Khalil told SciDev.Net by email that the increase in surgery for ectopic pregnancies was most likely caused by delayed consultations for pregnant women, who may be reluctant to attend hospital or have difficulties getting there amid COVID-19 restrictions. If discovered early, ectopic pregnancies can typically be treated with medication.
“The same relationship was not observed in other complications, such as gestational diabetes or pregnancy disorders linked to high blood pressure, as these are often not an acute or emergency condition like ectopic pregnancy which could lead to bleeding inside the pregnant woman’s abdomen and could potentially lead to death when it is not urgently treated,” Khalil added. “Gestational diabetes is often diagnosed in the later third of the pregnancy and is usually not dealt with as an emergency.”
The researchers also found a 10 per cent drop in preterm birth in high-income countries (HICs) – which was not seen in LMICs. This is likely caused by changes to behaviour during lockdowns resulting in a lower chance of women going into early or premature labour, Khalil explained.
However, mental health outcomes have worsened during the pandemic, the review found. Ten of the studies analysed included data on maternal mental health, of which six reported an increase in postnatal depression, maternal anxiety, or both.
Desirée Díaz Jiménez, a midwife with eight years of experience, who works in Malaga’s Maternal and Child Hospital, Spain, said: “In daily practice, we don’t see obstetric changes, but we do see repercussions at the psychological level.

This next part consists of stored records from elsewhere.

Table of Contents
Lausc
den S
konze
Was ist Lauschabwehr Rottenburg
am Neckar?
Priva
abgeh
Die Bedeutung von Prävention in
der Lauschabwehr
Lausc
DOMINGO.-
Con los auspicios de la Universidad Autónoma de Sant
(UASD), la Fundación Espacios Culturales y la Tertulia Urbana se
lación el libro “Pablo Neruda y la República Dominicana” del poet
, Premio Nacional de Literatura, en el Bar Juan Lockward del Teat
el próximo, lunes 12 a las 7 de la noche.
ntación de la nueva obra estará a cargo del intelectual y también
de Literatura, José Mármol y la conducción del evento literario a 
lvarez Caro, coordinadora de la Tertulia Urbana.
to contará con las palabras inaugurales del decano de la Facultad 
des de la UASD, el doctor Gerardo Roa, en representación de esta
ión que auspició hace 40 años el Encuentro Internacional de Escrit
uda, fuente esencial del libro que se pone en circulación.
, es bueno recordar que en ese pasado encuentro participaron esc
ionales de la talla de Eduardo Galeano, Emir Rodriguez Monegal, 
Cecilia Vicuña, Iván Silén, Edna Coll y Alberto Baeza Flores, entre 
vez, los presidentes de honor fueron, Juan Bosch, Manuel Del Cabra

Mothers suffer a great emotional impact as during their stay at the hospital they may only be accompanied by one person, without family visits.”

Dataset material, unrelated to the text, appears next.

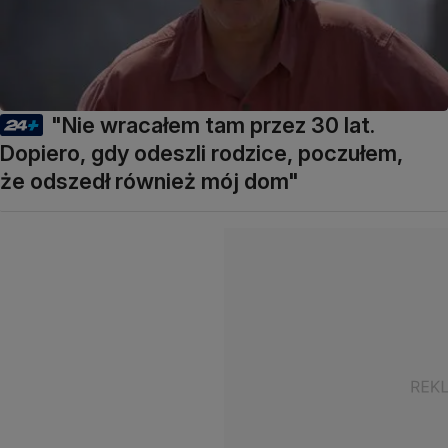
"Nie wracałem tam przez 30 lat.
Dopiero, gdy odeszli rodzice, poczułem,
że odszedł również mój dom"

Díaz Jiménez says the care provided today is somewhat different to that provided before the pandemic. Interactions between mothers and hospital staff are more distant, and if the pregnant woman has COVID-19, isolation may carry an element of social stigma.

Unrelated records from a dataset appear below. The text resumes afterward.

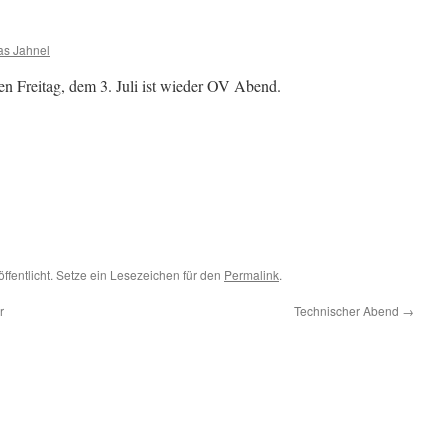
as Jahnel
n Freitag, dem 3. Juli ist wieder OV Abend.
ffentlicht. Setze ein Lesezeichen für den
Permalink
.
r
Technischer Abend
→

Jogender Kumar and Praveen Kumar, from the Postgraduate Institute of Medical Education and Research in Chandigarh, India, welcome the way the study highlights disparities in healthcare within and across countries. However, they warn – in a comment article in the same edition of The Lancet Global Health – that most of the studies included in the review were single centre and may not be a true representation of community-level data.
Blanca Murillo Ortiz, from the clinical epidemiology research unit of the Mexican Social Security Institute, believes that the diversity of health systems and safety measures adopted to face the pandemic make the review analysis controversial.
The investigation also presented fewer studies on LMICs compared to HICs, with Latin America only represented by two reports, from Mexico and Brazil.
However, Murillo Ortiz agrees that “there is a strong need to prioritise the restructuring of maternity care”.
“Although new forms are being implemented, such as remote medical care, reduced hospital stays and outpatient monitoring, resources are needed to sustain these programmes,” she added.
Marta Cohen, paediatric and perinatal pathologist at the University of Sheffield, in northern England, remarks that the study presented in The Lancet Global Health did not address the possible COVID-19 vertical transmission from mother to foetus, or the infection of the placenta.
“Viral infections of the placenta do occur, and vertical transmission to the foetus has been demonstrated by many viruses, among them, the most common being DNA viruses, like Cytomegalovirus and Herpes Simplex Virus,” said Cohen, who did not take part in the study.
“Although during the first wave of SARS-CoV-2 infections there were little publications describing cases of vertical transmission from an infected pregnant woman to the foetus through the placenta, during the second wave affecting the United Kingdom, we have noted a surge in cases of stillbirth from women with the virus,” she added.
For Khalil, the study sends a clear message that decision makers should prioritise safe, accessible, and equitable maternity care within the strategic response to the pandemic, to reduce adverse pregnancy outcomes worldwide.
“They should also ensure that the public health message is to encourage pregnant women to seek help when needed and avoid unnecessary delay,” the researcher added.